• [DOCUMENT PASSAGE]
____
A strong sense of place #TDiRS22

Cadair Idris range, Gwynedd

The last instalment of Susan Cooper’s The Dark is Rising sequence, Silver on the Tree, is set in several places – by the Thames in Buckinghamshire at the start, mythical lost lands out in Cardigan Bay – but principally in the southwest corner of Snowdonia, Gwynedd, centred on the seaside town of Aberdyfi on the edge of the Cadair Idris range.

Having spent a couple of recent breaks in Aberdyfi with relatives who had links with the area, I was in a good position to become more acquainted with the background to both Silver on the Tree and the preceding volume in the sequence, The Grey King. It reinforced the strong sense of place that Cooper embedded in these two titles.

This post then is an attempt to give a pictorial impression of some of the landscape mentioned in the final novel for those who’ve not visited here; a later post will go into some detail of the literary, legendary and mythical influences that the author drew on to give both grounding and significance to incidents in the narrative.
____
• [SUPPLIED INFORMATION]
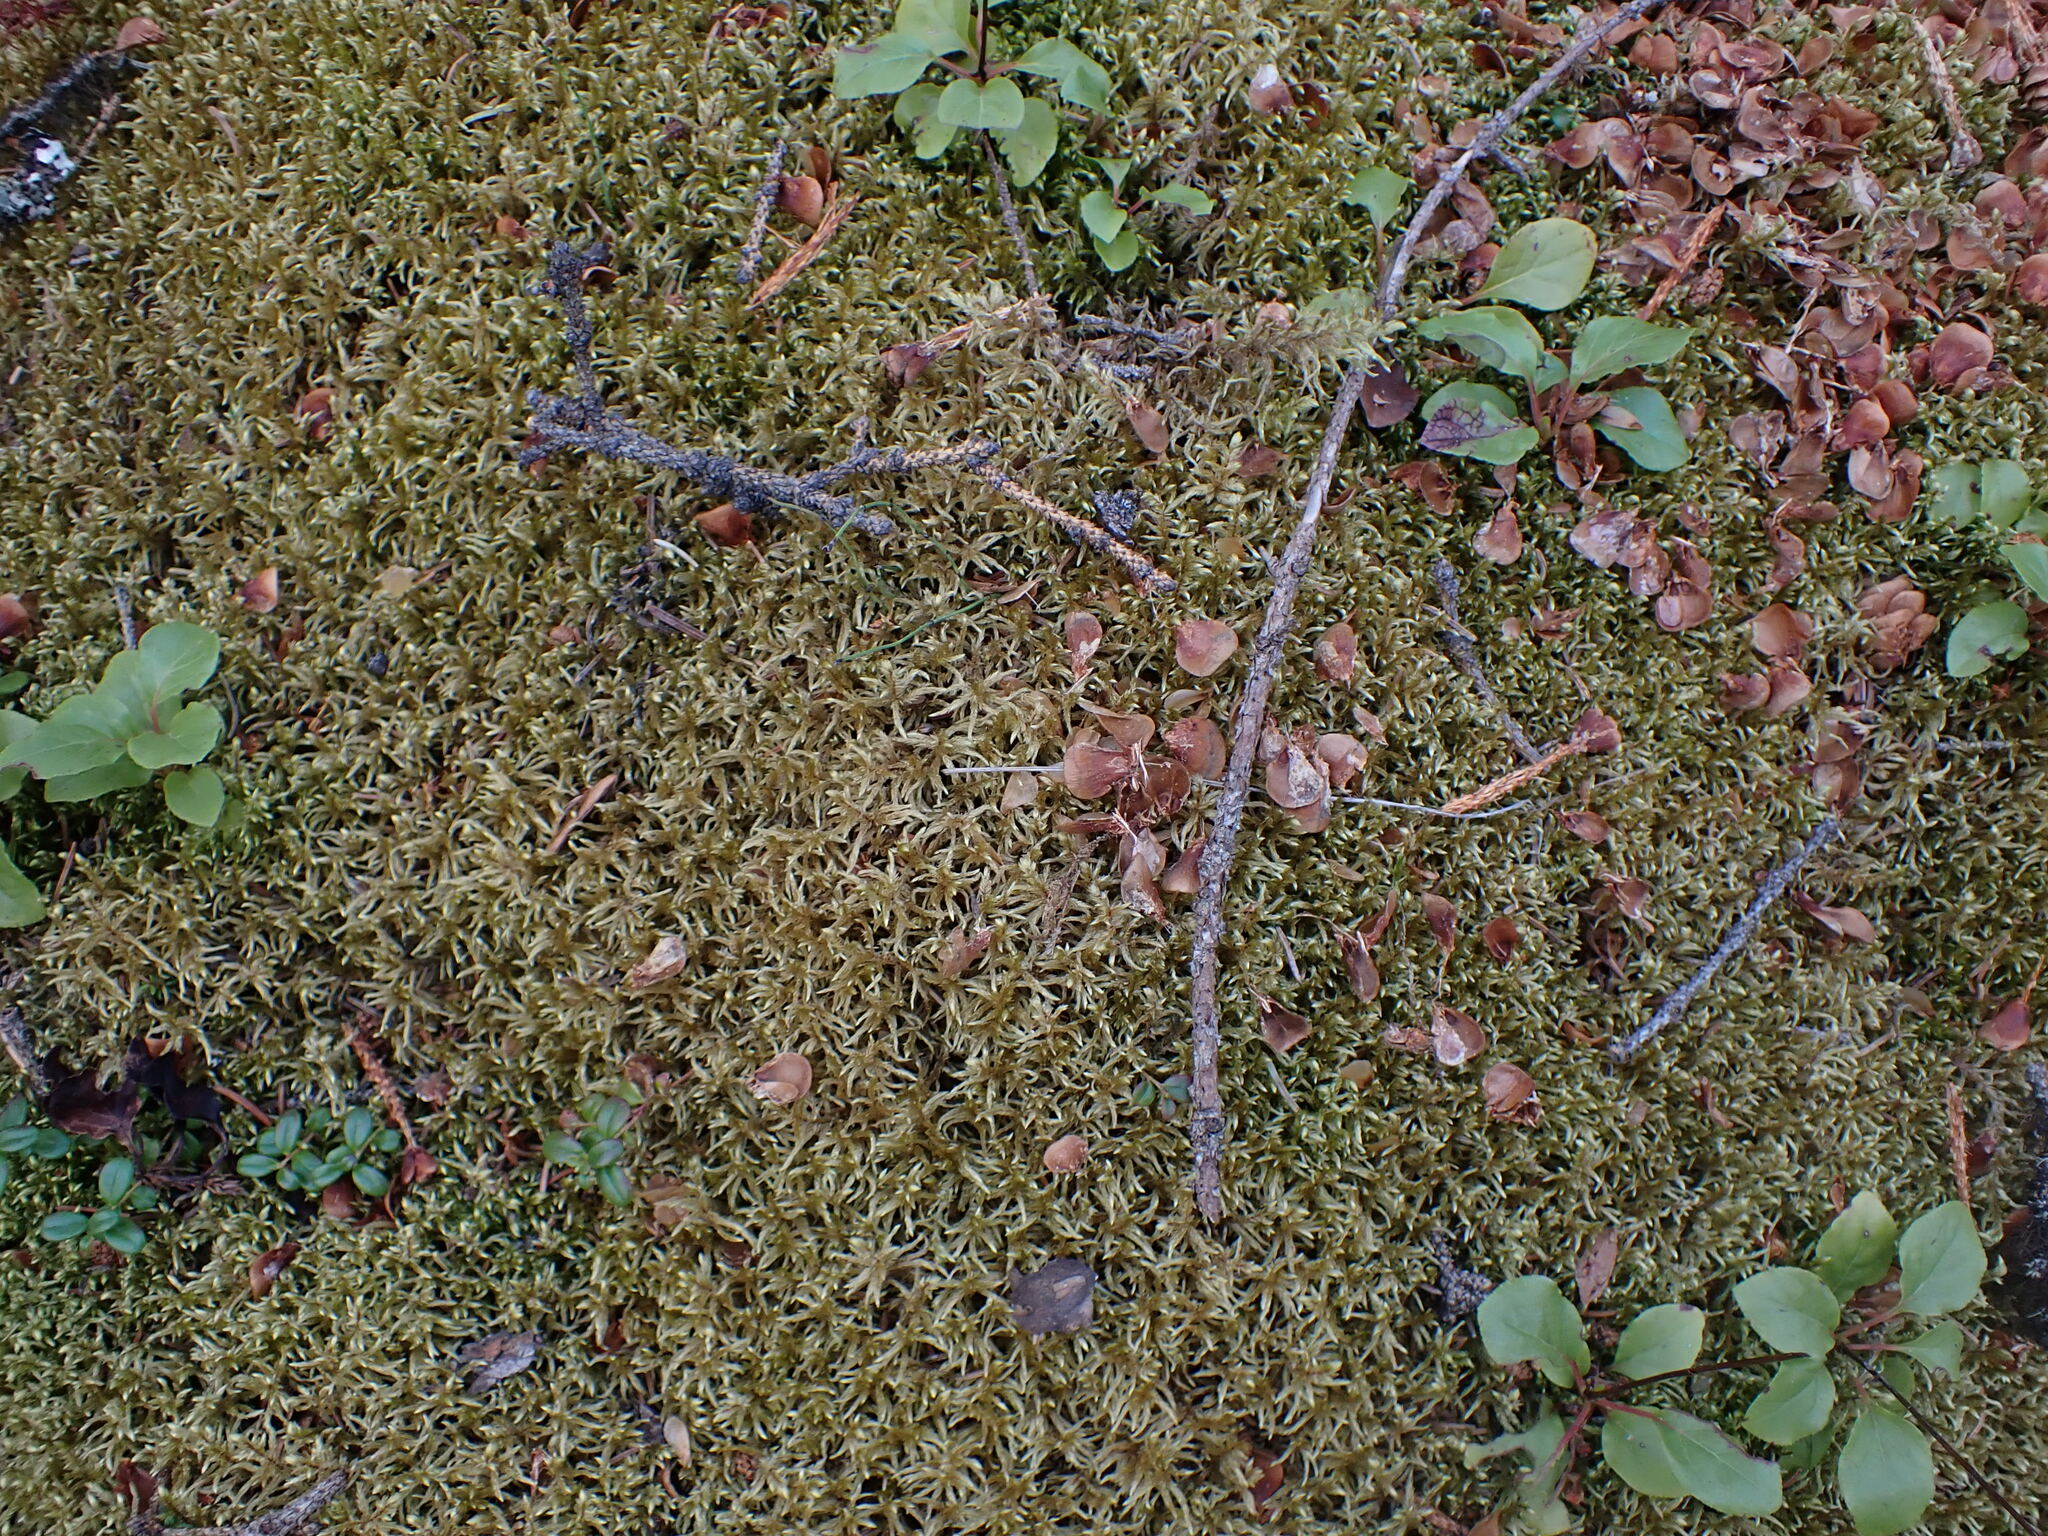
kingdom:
____
• [THINGS TO DO]
**1)** Reproduce the passage of the post on the setting of Silver on the Tree verbatim, starting at "A strong sense" and ending at "Cadair Idris range.".
**2)** How would you put this sentence from the post on the setting of Silver on the Tree into Spanish: "It reinforced the strong sense of place that Cooper embedded in these two titles."?
**3)** Continue the post on the setting of Silver on the Tree from its final sentence.

• [IN RESPONSE]
**1)**
A strong sense of place #TDiRS22

Cadair Idris range, Gwynedd

The last instalment of Susan Cooper’s The Dark is Rising sequence, Silver on the Tree, is set in several places – by the Thames in Buckinghamshire at the start, mythical lost lands out in Cardigan Bay – but principally in the southwest corner of Snowdonia, Gwynedd, centred on the seaside town of Aberdyfi on the edge of the Cadair Idris range.

**2)** Reforzó el fuerte sentido del lugar que Cooper plasmó en estos dos títulos.

**3)**
Susan (back row, centre) at 15 in 1951 with brother, father, uncle, and cousins on Aberdyfi beach. Her Welsh uncle Llew (back row, right) told her about the Brenin Llwyd or Grey King. TheLostLands.com

Susan Cooper, born in 1935, spent her teens on holiday in Aberdyfi and environs, and it was here that her parents subsequently retired, to be close to Welsh relatives. It’s unsurprising then that the places, people, language and culture loom so large and so vividly in the two novels set in Gwynedd.

A just visible Trefeddian Hotel overlooking Aberdyfi dunes – the golf course lies between the dunes and the hotel © C A Lovegrove

In Silver on the Tree the Drew family stays at the modern Trefeddian Hotel, half a mile north of Aberdyfi.

Trefeddian Hotel overlooking Aberdyfi golf links and sand dunes © C A Lovegrove

From the hillside above the hotel Simon, Jane and Barney can see the golf course fringed by dunes, and the sandy beach at the edge of Cardigan Bay. On their left, to the south, is the Dyfi estuary and beyond it the county of Ceredigion. Behind them are the foothills of Cadair Idris, where they will meet Will Stanton and Bran Davies when Will blows his horn.

Cwm Maethlon, ‘Happy Valley’, seen from the Panorama Walk © C A Lovegrove

With Will and Bran the Drew siblings go on to visit the Bearded Lake – Llyn Barfog – on the Panorama Walk, a route into the hills along a single-track road. On the left is Happy Valley, in Welsh Cwm Maethlon (‘nourishing combe’), down which the Dyffryn Gwyn river flows to the sea, just south of Tywyn.

The road eventually leads to an unnamed farm which is actually based on the real Bwlch Farm – bwlch meaning pass or gap – an isolated building on the side of a low rise.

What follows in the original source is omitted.